One hundred lots in the town of Hamburg were offered for sale by John Shaw in 1836. Once a thriving river community where apples were loaded and shipped, banks were busy and profitable, stores were laden with goods and shoppers, Hamburg now sits along and sometimes in the waters of the Mississippi. The only public facility is the Hamburg Post Office.

A bluff monument overlooks the village, indicating the burial of riverboat Captain Swarnes who wished to be buried upright to command a panoramic view of the river. National Geographic, September 1975; pages 308 and 309, published a picture of the Delta Queen heading up the Mississippi river past Hamburg, using Captain Swarnes' monument as the photographer's vantage point.

==Geography==
According to the 2021 census gazetteer files, Hamburg has a total area of 0.66 sqmi, of which 0.52 sqmi (or 79.57%) is land and 0.13 sqmi (or 20.43%) is water.

==Demographics==

As of the 2020 census there were 99 people, 42 households, and 35 families residing in the village. The population density was 150.91 PD/sqmi. There were 74 housing units at an average density of 112.80 /sqmi. The racial makeup of the village was 79.80% White, 2.02% African American, 0.00% Native American, 1.01% Asian, 2.02% from other races, and 15.15% from two or more races. Hispanic or Latino of any race were 5.05% of the population.

There were 42 households, out of which 35.7% had children under the age of 18 living with them, 71.43% were married couples living together, 11.90% had a female householder with no husband present, and 16.67% were non-families. 9.52% of all households were made up of individuals, and 9.52% had someone living alone who was 65 years of age or older. The average household size was 4.09 and the average family size was 3.64.

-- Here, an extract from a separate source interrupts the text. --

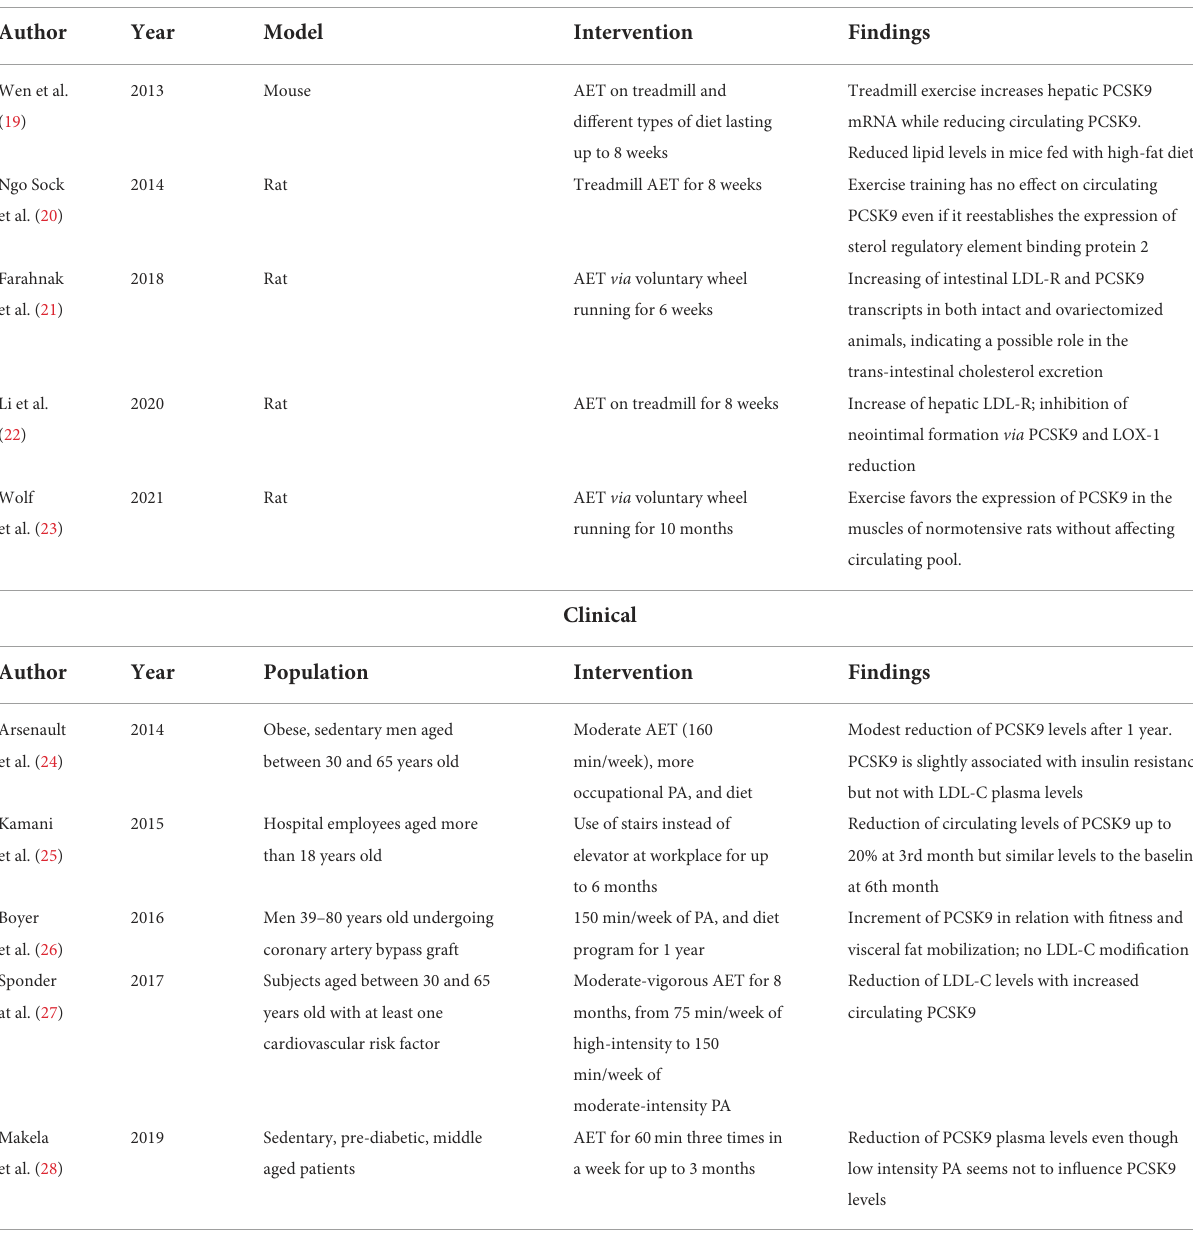
TABLE 1 Summary of recent pre-clinical and clinical studies evaluating the effect of exercise training on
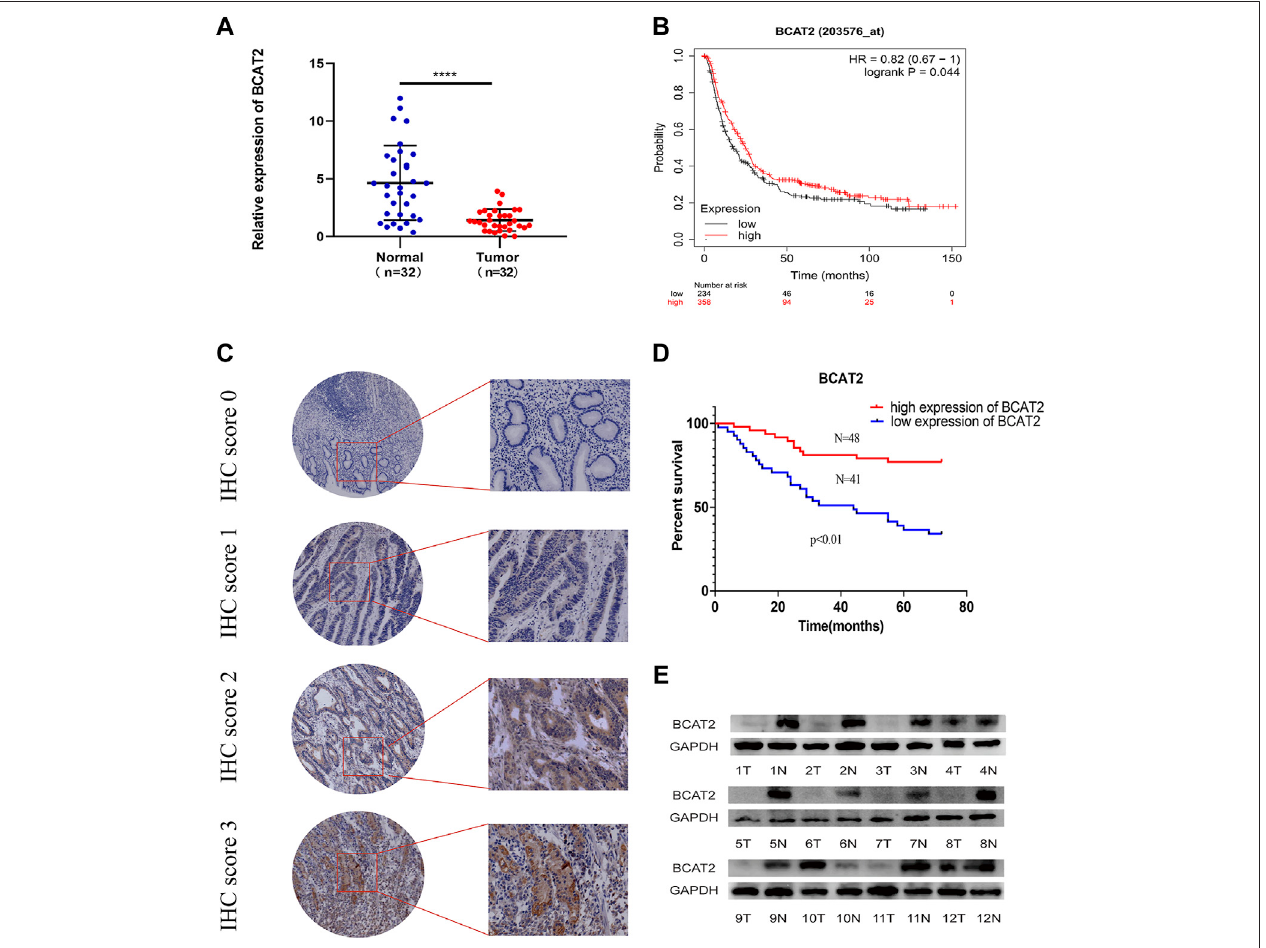
FIGURE 5 | Low BCAT2 expression in GC. (A) Relative expression of BCAT2 in 32 paired GC tissues and matched adjacent normal samples via qRT-PCR. ( p < 0.05). (B) ThesurvivalcurveofBCAT2inGCpatientsfromtheKaplan – Meierplot( p < 0.05). (C) IHCstainingoftheBCAT2proteininGCtissues. (D) Thesurvivalcurveof BCAT2 in GC patients using the IHC staining score ( p < 0.05). (E) The protein expression of BCAT2 in 12 paired GC tissues and matched normal adjacent mucosa, analyzed by western blotting. T, GC tissues; N, matched adjacent normal samples. * p < 0.05, ** p < 0.01, *** p < 0.001, **** p < 0.0001.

The village's age distribution consisted of 25.5% under the age of 18, 0.0% from 18 to 24, 15.1% from 25 to 44, 32.7% from 45 to 64, and 26.8% who were 65 years of age or older. The median age was 57.2 years. For every 100 females, there were 168.4 males. For every 100 females age 18 and over, there were 123.5 males.

The median income for a household in the village was $38,571, and the median income for a family was $38,036. Males had a median income of $20,625 versus $23,472 for females. The per capita income for the village was $13,999. About 8.6% of families and 15.0% of the population were below the poverty line, including 48.7% of those under age 18 and 0.0% of those age 65 or over.

Historical population
| Census | Pop. | Note | %± |
| 1880 | 95 |  | — |
| 1900 | 308 |  | — |
| 1910 | 335 |  | 8.8% |
| 1920 | 352 |  | 5.1% |
| 1930 | 288 |  | −18.2% |
| 1940 | 300 |  | 4.2% |
| 1950 | 225 |  | −25.0% |
| 1960 | 264 |  | 17.3% |
| 1970 | 162 |  | −38.6% |
| 1980 | 166 |  | 2.5% |
| 1990 | 150 |  | −9.6% |
| 2000 | 126 |  | −16.0% |
| 2010 | 128 |  | 1.6% |
| 2020 | 99 |  | −22.7% |
U.S. Decennial Census

==Education==
The school district is Calhoun Community Unit School District 40.